Your task: The response must contain every line of the records that follow, duplicated exactly.

Document layout detection data:
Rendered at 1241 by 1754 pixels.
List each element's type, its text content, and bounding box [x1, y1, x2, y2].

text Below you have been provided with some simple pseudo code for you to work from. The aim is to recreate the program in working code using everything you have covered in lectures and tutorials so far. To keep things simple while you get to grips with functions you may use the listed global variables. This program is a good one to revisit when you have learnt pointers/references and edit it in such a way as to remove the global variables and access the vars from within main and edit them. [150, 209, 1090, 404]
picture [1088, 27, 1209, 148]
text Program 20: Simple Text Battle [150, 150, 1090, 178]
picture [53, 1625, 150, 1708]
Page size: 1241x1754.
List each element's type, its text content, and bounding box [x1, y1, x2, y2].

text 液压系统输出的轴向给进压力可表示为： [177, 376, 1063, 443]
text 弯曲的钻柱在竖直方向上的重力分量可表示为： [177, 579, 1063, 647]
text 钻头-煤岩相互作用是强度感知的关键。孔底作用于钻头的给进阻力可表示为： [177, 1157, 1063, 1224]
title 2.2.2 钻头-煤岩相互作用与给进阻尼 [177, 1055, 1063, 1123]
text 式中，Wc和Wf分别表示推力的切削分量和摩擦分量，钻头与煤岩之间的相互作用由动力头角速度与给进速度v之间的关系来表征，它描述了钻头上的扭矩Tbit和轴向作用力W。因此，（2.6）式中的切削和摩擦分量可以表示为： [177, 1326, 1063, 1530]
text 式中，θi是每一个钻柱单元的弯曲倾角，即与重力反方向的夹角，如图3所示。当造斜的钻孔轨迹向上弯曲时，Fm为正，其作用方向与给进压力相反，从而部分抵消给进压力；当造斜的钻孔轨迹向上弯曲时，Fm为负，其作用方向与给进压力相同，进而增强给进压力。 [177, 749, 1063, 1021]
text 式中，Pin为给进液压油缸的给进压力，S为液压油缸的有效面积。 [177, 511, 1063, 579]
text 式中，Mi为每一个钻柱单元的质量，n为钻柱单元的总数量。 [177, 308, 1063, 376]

Answer to this exercise:
Rendered at 1241 by 1754 pixels.
List each element's type, its text content, and bounding box [x1, y1, x2, y2].

text Below you have been provided with some simple pseudo code for you to work from. The aim is to recreate the program in working code using everything you have covered in lectures and tutorials so far. To keep things simple while you get to grips with functions you may use the listed global variables. This program is a good one to revisit when you have learnt pointers/references and edit it in such a way as to remove the global variables and access the vars from within main and edit them. [150, 209, 1090, 404]
picture [1088, 27, 1209, 148]
text Program 20: Simple Text Battle [150, 150, 1090, 178]
picture [53, 1625, 150, 1708]
Page size: 1241x1754.
List each element's type, its text content, and bounding box [x1, y1, x2, y2].

text 液压系统输出的轴向给进压力可表示为： [177, 376, 1063, 443]
text 弯曲的钻柱在竖直方向上的重力分量可表示为： [177, 579, 1063, 647]
text 钻头-煤岩相互作用是强度感知的关键。孔底作用于钻头的给进阻力可表示为： [177, 1157, 1063, 1224]
title 2.2.2 钻头-煤岩相互作用与给进阻尼 [177, 1055, 1063, 1123]
text 式中，Wc和Wf分别表示推力的切削分量和摩擦分量，钻头与煤岩之间的相互作用由动力头角速度与给进速度v之间的关系来表征，它描述了钻头上的扭矩Tbit和轴向作用力W。因此，（2.6）式中的切削和摩擦分量可以表示为： [177, 1326, 1063, 1530]
text 式中，θi是每一个钻柱单元的弯曲倾角，即与重力反方向的夹角，如图3所示。当造斜的钻孔轨迹向上弯曲时，Fm为正，其作用方向与给进压力相反，从而部分抵消给进压力；当造斜的钻孔轨迹向上弯曲时，Fm为负，其作用方向与给进压力相同，进而增强给进压力。 [177, 749, 1063, 1021]
text 式中，Pin为给进液压油缸的给进压力，S为液压油缸的有效面积。 [177, 511, 1063, 579]
text 式中，Mi为每一个钻柱单元的质量，n为钻柱单元的总数量。 [177, 308, 1063, 376]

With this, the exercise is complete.